● Directions: Below are the records; give again exactly the line with "178: (1070, 355)", the line with "197: (1376, 203)", and each line that lies between them, and nothing besides.

[Start of section]

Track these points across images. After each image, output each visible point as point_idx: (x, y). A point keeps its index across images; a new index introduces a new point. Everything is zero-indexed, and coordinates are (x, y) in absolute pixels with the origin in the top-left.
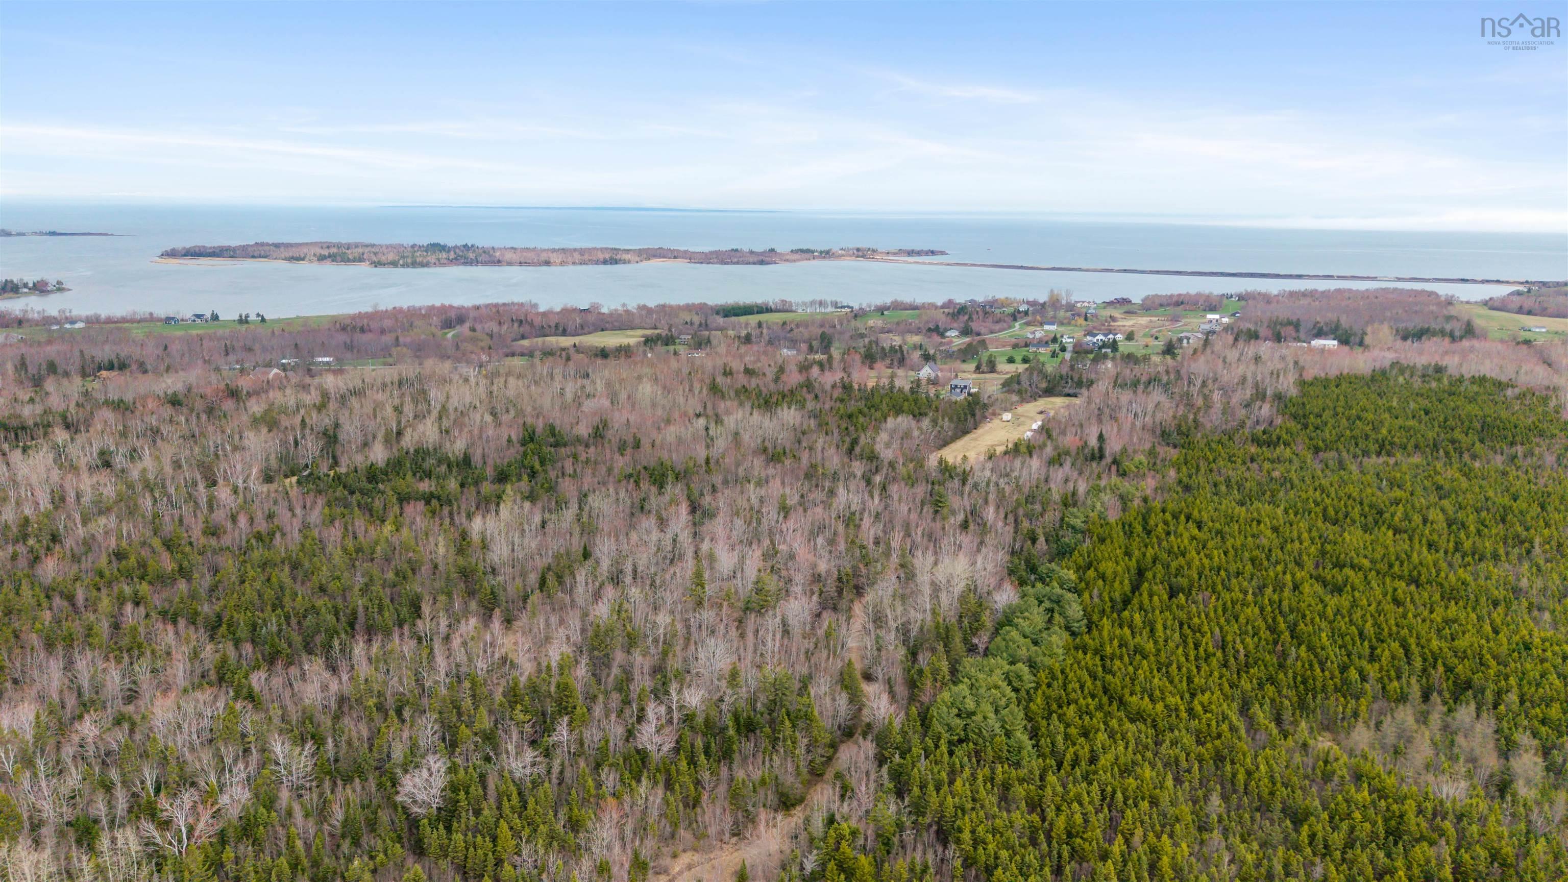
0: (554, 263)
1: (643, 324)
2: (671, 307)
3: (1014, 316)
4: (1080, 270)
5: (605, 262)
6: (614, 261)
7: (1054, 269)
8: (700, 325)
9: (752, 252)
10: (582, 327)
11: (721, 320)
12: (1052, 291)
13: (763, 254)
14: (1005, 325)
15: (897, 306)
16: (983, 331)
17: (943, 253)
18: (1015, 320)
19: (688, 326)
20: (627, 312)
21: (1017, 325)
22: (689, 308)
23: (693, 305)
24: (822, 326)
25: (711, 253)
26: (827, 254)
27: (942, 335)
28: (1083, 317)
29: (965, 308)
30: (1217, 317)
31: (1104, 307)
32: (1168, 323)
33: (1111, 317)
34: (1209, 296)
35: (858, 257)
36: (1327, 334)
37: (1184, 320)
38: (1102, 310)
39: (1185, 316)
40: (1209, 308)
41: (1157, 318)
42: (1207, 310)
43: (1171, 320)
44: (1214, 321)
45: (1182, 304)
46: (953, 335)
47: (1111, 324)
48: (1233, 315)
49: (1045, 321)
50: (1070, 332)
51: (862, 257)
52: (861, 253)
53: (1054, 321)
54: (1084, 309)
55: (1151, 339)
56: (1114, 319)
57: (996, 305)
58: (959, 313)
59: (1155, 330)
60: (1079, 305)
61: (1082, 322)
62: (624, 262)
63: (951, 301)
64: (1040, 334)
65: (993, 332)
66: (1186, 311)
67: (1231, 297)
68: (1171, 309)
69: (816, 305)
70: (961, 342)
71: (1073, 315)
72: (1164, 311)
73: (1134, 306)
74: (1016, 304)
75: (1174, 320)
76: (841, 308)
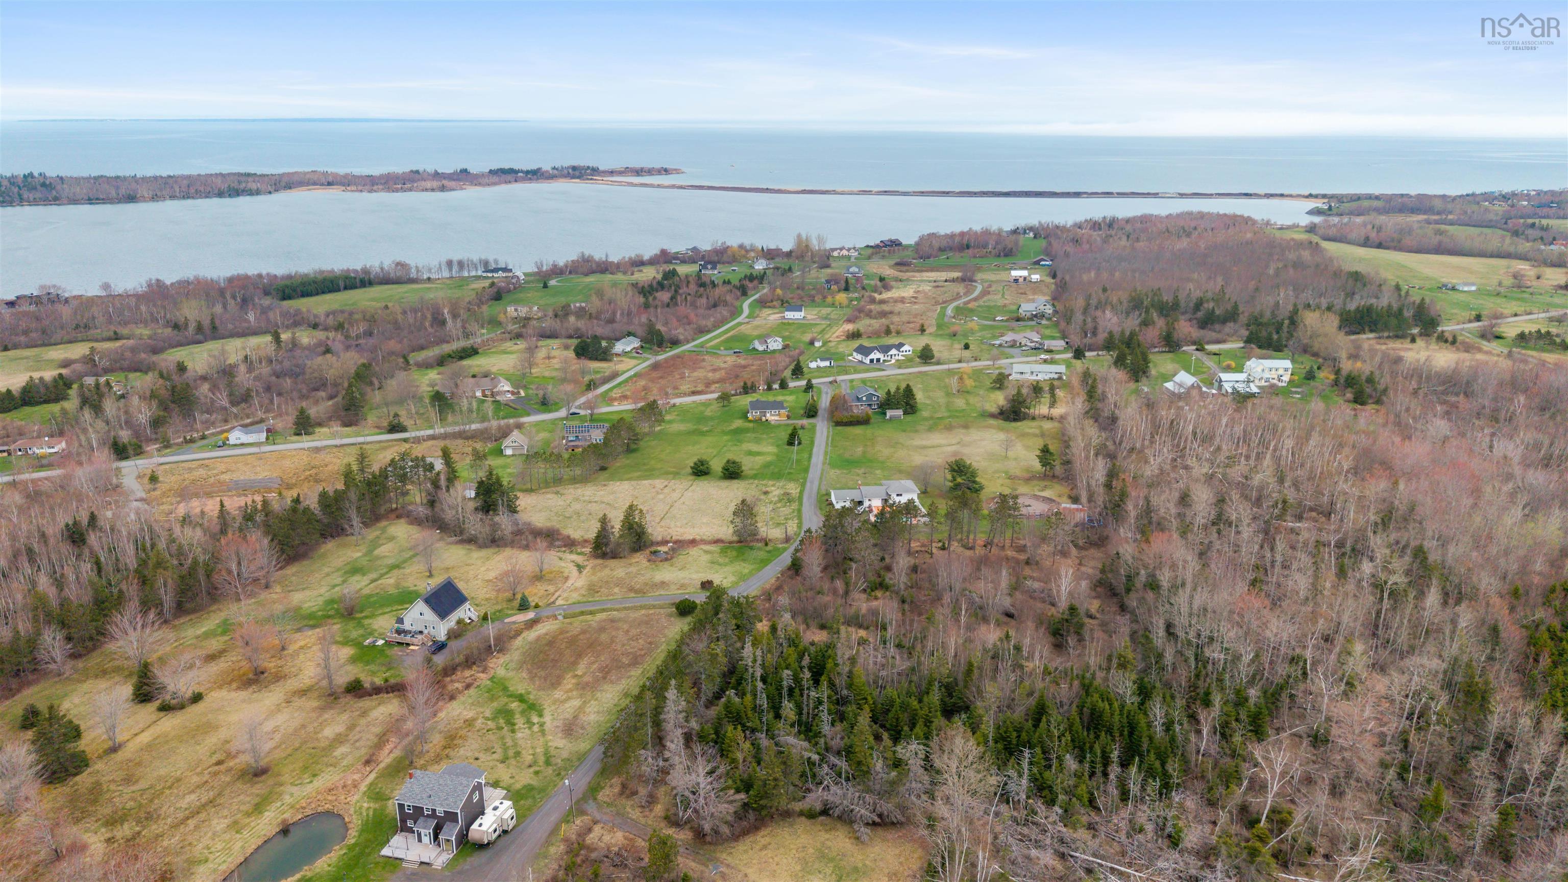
1: (97, 333)
4: (834, 192)
9: (436, 174)
12: (799, 236)
13: (451, 175)
15: (583, 267)
16: (680, 332)
17: (678, 171)
18: (744, 292)
21: (746, 306)
25: (381, 177)
26: (535, 175)
27: (607, 355)
28: (843, 285)
29: (674, 273)
30: (1024, 273)
31: (869, 258)
32: (960, 288)
33: (882, 279)
34: (999, 233)
35: (573, 177)
36: (1224, 320)
37: (979, 276)
38: (866, 262)
39: (979, 269)
40: (1006, 255)
41: (943, 275)
42: (1005, 261)
43: (963, 280)
44: (1021, 280)
45: (968, 247)
46: (628, 349)
47: (886, 295)
48: (1037, 263)
49: (789, 295)
50: (825, 323)
51: (578, 177)
52: (578, 173)
53: (801, 298)
54: (844, 263)
55: (958, 352)
56: (884, 283)
57: (725, 258)
58: (661, 286)
59: (950, 311)
60: (835, 254)
61: (842, 297)
62: (251, 193)
63: (664, 252)
64: (775, 344)
65: (702, 331)
66: (977, 261)
67: (1025, 233)
68: (957, 258)
69: (455, 268)
70: (632, 373)
71: (828, 282)
72: (950, 262)
73: (906, 253)
74: (753, 254)
75: (967, 280)
76: (491, 271)
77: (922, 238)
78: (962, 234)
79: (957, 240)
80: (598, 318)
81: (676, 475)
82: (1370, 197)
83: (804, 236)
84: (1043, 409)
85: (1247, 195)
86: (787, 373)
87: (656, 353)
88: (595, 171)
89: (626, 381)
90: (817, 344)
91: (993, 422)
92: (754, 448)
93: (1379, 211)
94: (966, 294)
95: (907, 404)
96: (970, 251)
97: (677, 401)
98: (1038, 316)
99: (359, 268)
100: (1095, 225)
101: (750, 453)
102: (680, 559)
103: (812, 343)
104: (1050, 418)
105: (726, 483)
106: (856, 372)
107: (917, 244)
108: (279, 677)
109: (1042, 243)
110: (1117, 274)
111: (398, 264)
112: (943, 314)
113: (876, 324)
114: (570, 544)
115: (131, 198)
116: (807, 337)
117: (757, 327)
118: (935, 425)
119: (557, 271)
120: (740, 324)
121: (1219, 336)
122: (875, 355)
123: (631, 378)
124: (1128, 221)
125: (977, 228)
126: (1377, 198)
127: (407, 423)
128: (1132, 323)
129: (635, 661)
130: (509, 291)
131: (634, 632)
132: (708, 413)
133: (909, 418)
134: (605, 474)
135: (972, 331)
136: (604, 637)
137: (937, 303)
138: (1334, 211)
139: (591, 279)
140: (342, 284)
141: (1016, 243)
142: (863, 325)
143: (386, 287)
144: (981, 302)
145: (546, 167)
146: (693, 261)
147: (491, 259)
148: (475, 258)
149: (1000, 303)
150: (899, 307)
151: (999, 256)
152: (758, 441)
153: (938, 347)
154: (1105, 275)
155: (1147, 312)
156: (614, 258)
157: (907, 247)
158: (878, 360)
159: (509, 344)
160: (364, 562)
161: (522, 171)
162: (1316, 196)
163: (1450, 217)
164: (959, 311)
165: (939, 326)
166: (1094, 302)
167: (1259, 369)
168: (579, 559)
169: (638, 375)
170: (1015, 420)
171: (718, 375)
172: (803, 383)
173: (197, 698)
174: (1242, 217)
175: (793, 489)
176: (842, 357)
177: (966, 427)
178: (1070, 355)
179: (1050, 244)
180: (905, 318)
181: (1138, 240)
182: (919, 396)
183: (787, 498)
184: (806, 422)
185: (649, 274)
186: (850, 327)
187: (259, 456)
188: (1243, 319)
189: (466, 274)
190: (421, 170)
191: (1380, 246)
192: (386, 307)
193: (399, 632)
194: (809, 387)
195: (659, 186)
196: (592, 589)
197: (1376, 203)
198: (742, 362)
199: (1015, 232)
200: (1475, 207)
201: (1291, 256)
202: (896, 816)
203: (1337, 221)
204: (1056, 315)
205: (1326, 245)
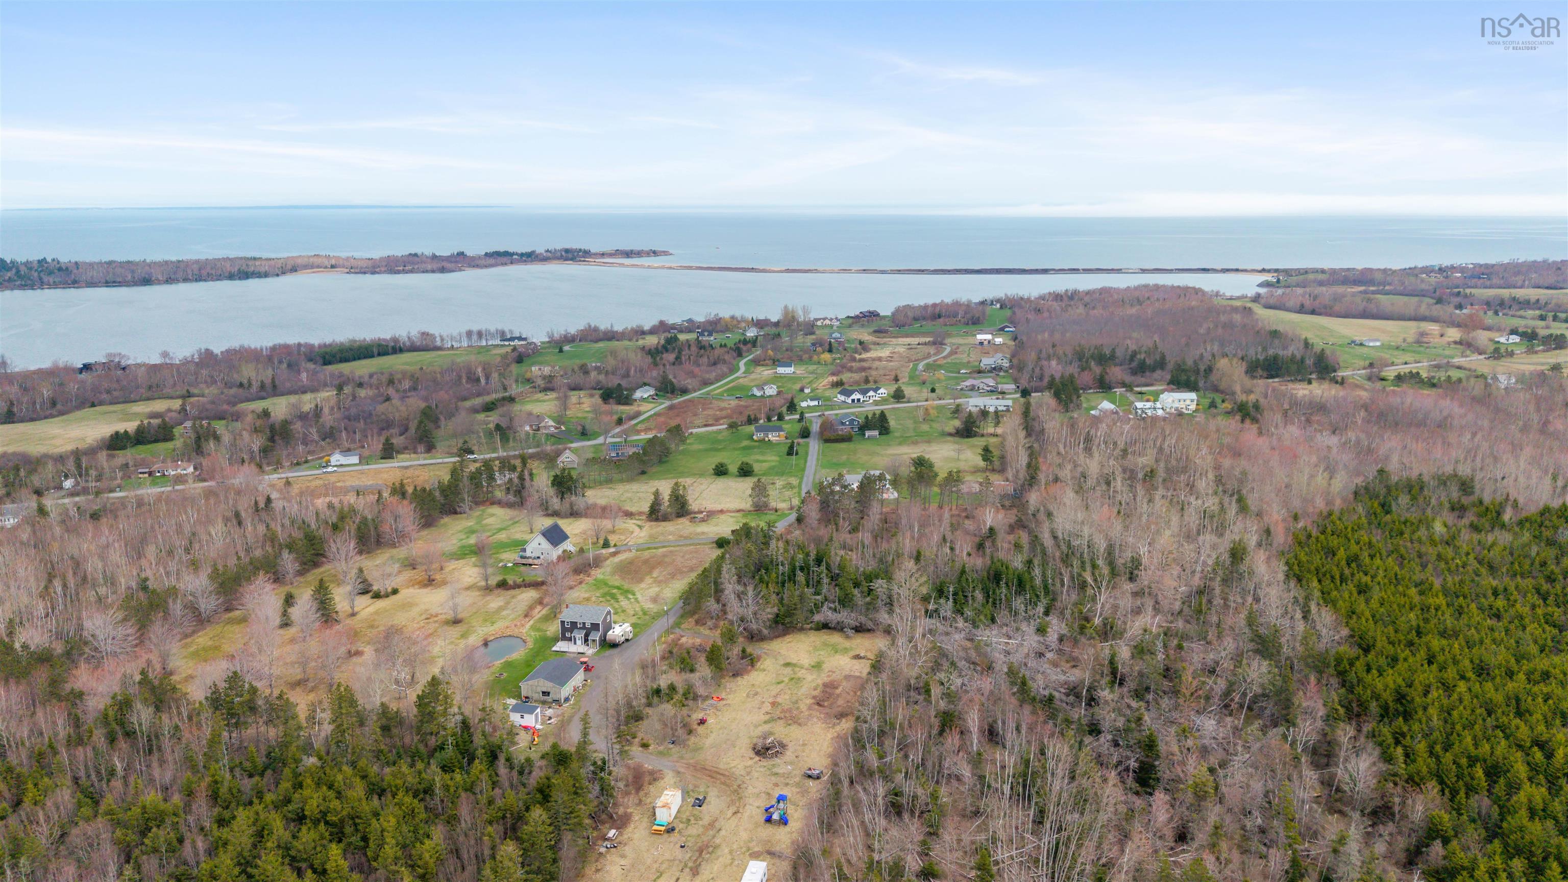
1: (171, 391)
3: (741, 348)
6: (244, 275)
8: (263, 386)
9: (434, 257)
11: (308, 374)
12: (786, 307)
13: (447, 258)
14: (725, 369)
15: (591, 335)
16: (689, 382)
17: (665, 253)
18: (740, 354)
19: (242, 390)
21: (742, 364)
24: (457, 381)
26: (529, 257)
27: (628, 401)
28: (827, 347)
29: (675, 339)
30: (989, 337)
31: (850, 326)
32: (932, 350)
33: (861, 343)
34: (968, 305)
35: (566, 259)
36: (1153, 369)
37: (948, 341)
38: (847, 330)
39: (950, 335)
40: (974, 323)
41: (914, 341)
42: (973, 328)
43: (934, 343)
44: (986, 343)
45: (939, 316)
46: (645, 396)
47: (864, 356)
48: (1002, 329)
49: (779, 356)
50: (812, 377)
51: (571, 259)
52: (571, 255)
53: (790, 358)
54: (827, 331)
55: (926, 393)
56: (864, 346)
57: (719, 328)
58: (665, 349)
59: (921, 366)
60: (819, 323)
61: (827, 356)
62: (259, 275)
63: (662, 323)
64: (771, 390)
65: (706, 383)
66: (948, 328)
67: (992, 304)
68: (929, 326)
69: (475, 337)
70: (652, 412)
71: (813, 344)
72: (923, 330)
73: (883, 322)
74: (743, 325)
75: (938, 343)
76: (509, 340)
77: (898, 310)
78: (935, 305)
79: (930, 310)
80: (613, 373)
81: (701, 475)
82: (1316, 271)
83: (790, 308)
84: (991, 430)
85: (1205, 270)
86: (784, 409)
87: (670, 399)
88: (587, 253)
89: (648, 419)
90: (807, 391)
91: (950, 438)
92: (761, 458)
93: (1321, 283)
94: (935, 354)
95: (882, 426)
96: (941, 320)
97: (694, 431)
98: (996, 369)
99: (388, 337)
100: (1057, 297)
101: (758, 461)
102: (714, 521)
103: (802, 390)
104: (995, 435)
105: (742, 479)
106: (840, 409)
107: (894, 314)
108: (444, 583)
109: (1008, 313)
110: (1068, 335)
111: (423, 334)
112: (915, 368)
113: (856, 376)
114: (629, 515)
115: (146, 281)
116: (797, 387)
117: (753, 380)
118: (905, 440)
119: (569, 339)
120: (738, 378)
121: (1148, 381)
122: (856, 396)
123: (651, 416)
124: (1088, 293)
125: (948, 300)
126: (1323, 271)
127: (475, 448)
128: (1073, 369)
129: (692, 570)
130: (529, 356)
131: (687, 556)
132: (720, 437)
133: (883, 437)
134: (645, 477)
135: (939, 380)
136: (667, 560)
137: (910, 361)
138: (1283, 284)
139: (601, 345)
140: (375, 351)
141: (984, 313)
142: (846, 377)
143: (415, 353)
144: (949, 360)
145: (540, 250)
146: (689, 330)
147: (506, 330)
148: (492, 329)
149: (966, 360)
150: (877, 363)
151: (966, 325)
152: (763, 454)
153: (908, 391)
154: (1057, 336)
155: (1087, 362)
156: (618, 328)
157: (884, 317)
158: (859, 400)
159: (540, 396)
160: (477, 527)
161: (517, 254)
162: (1269, 271)
163: (1387, 288)
164: (928, 367)
165: (911, 378)
166: (1044, 355)
167: (1170, 400)
168: (639, 523)
169: (657, 415)
170: (968, 437)
171: (724, 413)
172: (797, 417)
173: (395, 592)
174: (1194, 288)
175: (794, 481)
176: (829, 399)
177: (929, 442)
178: (1018, 395)
179: (1014, 313)
180: (882, 372)
181: (1094, 308)
182: (892, 423)
183: (790, 486)
184: (801, 441)
185: (652, 341)
186: (835, 379)
187: (362, 472)
188: (1170, 366)
189: (484, 343)
190: (419, 253)
191: (1313, 312)
192: (421, 369)
193: (522, 557)
194: (801, 419)
195: (649, 267)
196: (651, 536)
197: (1320, 277)
198: (742, 403)
199: (983, 303)
200: (1412, 279)
201: (1223, 318)
202: (870, 625)
203: (1280, 292)
204: (1011, 367)
205: (1260, 311)
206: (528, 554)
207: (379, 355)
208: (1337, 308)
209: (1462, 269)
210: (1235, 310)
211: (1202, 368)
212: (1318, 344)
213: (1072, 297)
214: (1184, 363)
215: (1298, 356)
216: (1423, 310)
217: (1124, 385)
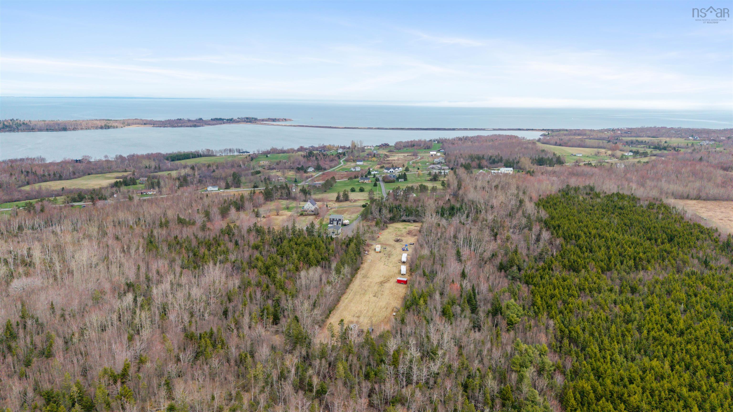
0: (70, 130)
1: (119, 169)
2: (138, 156)
3: (339, 156)
4: (358, 128)
5: (102, 128)
6: (107, 127)
7: (345, 128)
8: (155, 168)
9: (189, 121)
10: (74, 173)
11: (169, 164)
12: (351, 142)
13: (196, 121)
14: (336, 163)
15: (274, 151)
16: (327, 167)
17: (290, 120)
18: (339, 158)
19: (147, 169)
20: (108, 161)
21: (342, 161)
22: (149, 157)
23: (152, 154)
24: (232, 166)
25: (166, 121)
26: (231, 121)
27: (306, 172)
28: (373, 156)
29: (312, 153)
30: (435, 153)
31: (379, 149)
32: (414, 157)
33: (385, 155)
34: (425, 141)
35: (247, 122)
36: (498, 162)
37: (419, 155)
39: (419, 153)
40: (428, 148)
41: (406, 154)
42: (428, 150)
43: (413, 155)
44: (434, 155)
45: (414, 146)
46: (312, 170)
47: (388, 159)
48: (439, 150)
49: (355, 158)
50: (371, 165)
51: (250, 122)
52: (249, 120)
53: (360, 159)
54: (370, 150)
55: (416, 169)
56: (387, 156)
57: (327, 149)
58: (310, 156)
59: (411, 162)
60: (366, 148)
61: (374, 159)
62: (114, 127)
63: (302, 148)
64: (358, 169)
65: (331, 167)
66: (418, 150)
67: (434, 141)
68: (410, 149)
69: (228, 152)
70: (317, 175)
71: (367, 155)
72: (408, 150)
74: (336, 148)
75: (415, 155)
76: (242, 153)
77: (397, 143)
78: (411, 141)
79: (410, 143)
82: (564, 130)
83: (353, 142)
86: (367, 174)
87: (321, 172)
89: (316, 177)
90: (372, 169)
91: (430, 181)
94: (415, 159)
95: (405, 178)
98: (440, 163)
99: (194, 151)
100: (460, 139)
101: (365, 188)
102: (359, 202)
103: (370, 169)
104: (445, 180)
105: (362, 192)
106: (387, 174)
107: (395, 145)
108: (282, 215)
109: (441, 144)
110: (466, 151)
111: (207, 150)
112: (409, 163)
113: (388, 165)
116: (367, 168)
117: (349, 166)
118: (413, 182)
120: (343, 165)
121: (496, 165)
124: (472, 137)
126: (566, 130)
130: (255, 158)
131: (354, 209)
132: (347, 182)
133: (406, 181)
135: (420, 166)
137: (406, 160)
138: (550, 135)
139: (283, 154)
140: (191, 156)
141: (431, 144)
142: (384, 165)
144: (421, 160)
145: (235, 118)
146: (314, 150)
147: (238, 149)
148: (233, 149)
149: (427, 161)
150: (394, 161)
151: (425, 149)
152: (366, 186)
153: (410, 169)
154: (462, 151)
155: (474, 159)
156: (285, 149)
157: (391, 146)
158: (392, 171)
159: (272, 171)
161: (225, 119)
162: (545, 130)
163: (591, 137)
164: (413, 163)
165: (409, 165)
166: (457, 157)
167: (504, 170)
168: (335, 202)
169: (320, 176)
170: (435, 181)
171: (344, 176)
172: (372, 176)
174: (514, 136)
176: (382, 171)
177: (423, 181)
178: (450, 170)
179: (443, 145)
180: (397, 163)
181: (475, 142)
182: (408, 177)
184: (377, 182)
185: (302, 153)
186: (380, 165)
188: (505, 160)
189: (232, 154)
191: (560, 145)
193: (303, 209)
194: (374, 177)
196: (340, 205)
197: (565, 132)
198: (349, 173)
199: (431, 140)
200: (601, 133)
201: (524, 146)
202: (417, 220)
203: (548, 138)
204: (446, 162)
205: (539, 145)
206: (305, 208)
207: (193, 158)
208: (569, 144)
209: (621, 130)
210: (530, 143)
211: (515, 161)
212: (558, 154)
213: (466, 139)
214: (509, 159)
215: (550, 158)
216: (601, 145)
217: (487, 167)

[End of section]

● Problem solution:
178: (1070, 355)
179: (1050, 244)
180: (905, 318)
181: (1138, 240)
182: (919, 396)
183: (787, 498)
184: (806, 422)
185: (649, 274)
186: (850, 327)
187: (259, 456)
188: (1243, 319)
189: (466, 274)
190: (421, 170)
191: (1380, 246)
192: (386, 307)
193: (399, 632)
194: (809, 387)
195: (659, 186)
196: (592, 589)
197: (1376, 203)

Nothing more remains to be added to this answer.